Based on her encouraging displays in training at the IRFU’s High Performance Centre, Griggs believes she can enjoy a seamless transition into this new role.
We just had a look at Hannah’s skill-set and she’s a great reader of the game. Her scanning is brilliant and she sees opportunities. She’s stepped away from the Sevens and we have more time with her.
“It’s something I’ve discussed with her. We’ve thrown her in there the last few weeks at training and the one thing we don’t lose with her is her attacking threat and attacking ability.
“With her hands on the ball more, she’ll obviously have to make more decisions. That’ll have to come much quicker than playing full-back or (on the) wing. But so far, what we’ve seen we like and we think she certainly has the right skill-set to be successful at this level.”
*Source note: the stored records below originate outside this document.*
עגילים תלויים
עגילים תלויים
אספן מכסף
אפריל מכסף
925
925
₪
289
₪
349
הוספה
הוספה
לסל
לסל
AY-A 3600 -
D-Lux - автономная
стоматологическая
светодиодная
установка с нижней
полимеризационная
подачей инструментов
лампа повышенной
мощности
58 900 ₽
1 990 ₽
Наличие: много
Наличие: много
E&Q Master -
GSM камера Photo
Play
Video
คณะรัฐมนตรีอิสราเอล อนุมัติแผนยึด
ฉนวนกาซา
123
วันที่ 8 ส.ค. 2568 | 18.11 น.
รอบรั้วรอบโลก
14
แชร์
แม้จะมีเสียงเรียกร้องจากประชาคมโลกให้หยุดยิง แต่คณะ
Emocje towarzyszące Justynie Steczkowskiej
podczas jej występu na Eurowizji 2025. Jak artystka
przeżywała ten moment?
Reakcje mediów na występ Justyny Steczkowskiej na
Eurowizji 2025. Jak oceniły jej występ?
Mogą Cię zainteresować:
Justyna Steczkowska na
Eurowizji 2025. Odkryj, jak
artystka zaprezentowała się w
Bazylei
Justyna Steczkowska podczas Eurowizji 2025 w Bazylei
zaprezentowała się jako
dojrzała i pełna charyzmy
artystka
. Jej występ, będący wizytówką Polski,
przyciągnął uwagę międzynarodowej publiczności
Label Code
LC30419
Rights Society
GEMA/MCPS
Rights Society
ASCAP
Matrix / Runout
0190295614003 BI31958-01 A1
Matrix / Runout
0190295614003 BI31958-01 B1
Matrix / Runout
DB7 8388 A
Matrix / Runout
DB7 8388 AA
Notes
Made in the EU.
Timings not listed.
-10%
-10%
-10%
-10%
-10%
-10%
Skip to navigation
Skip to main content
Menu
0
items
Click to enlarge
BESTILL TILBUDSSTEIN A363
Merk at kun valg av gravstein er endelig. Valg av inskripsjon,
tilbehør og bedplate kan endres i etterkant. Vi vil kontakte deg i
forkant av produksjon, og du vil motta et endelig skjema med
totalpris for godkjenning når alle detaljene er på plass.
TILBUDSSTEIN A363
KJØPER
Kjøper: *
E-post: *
If their game against Italy had gone ahead as scheduled back in March, Griggs would have been without the services of not just Molloy, but also Linsday Peat, Sene Naoupu and Beibhinn Parsons.
Whereas Peat and Naoupu were both nursing injuries arising from the England match, Parsons withdrew after the second round victory over Wales to concentrate on her Leaving Certificate examinations.
Now a third level student at nearby UCD, the Ballinasloe native is back in the fold and Griggs is looking forward to seeing what the 18-year-old winger can bring to the table against the Azzurre.
“Beibhinn’s got that X-factor about her. Everyone has seen that now. When you have a player with that X-factor, you want them on your side and, again, I know it was a stressful time for Beibhinn through what’s happened and it wasn’t straightforward for her either.
“We’ve had a chat with her, and really at this point, we’re telling her to focus on the rugby now and be excited that you can get these games in. She’s been training really well. She’s added a couple of things to her arsenal that I’m excited to see on Saturday.”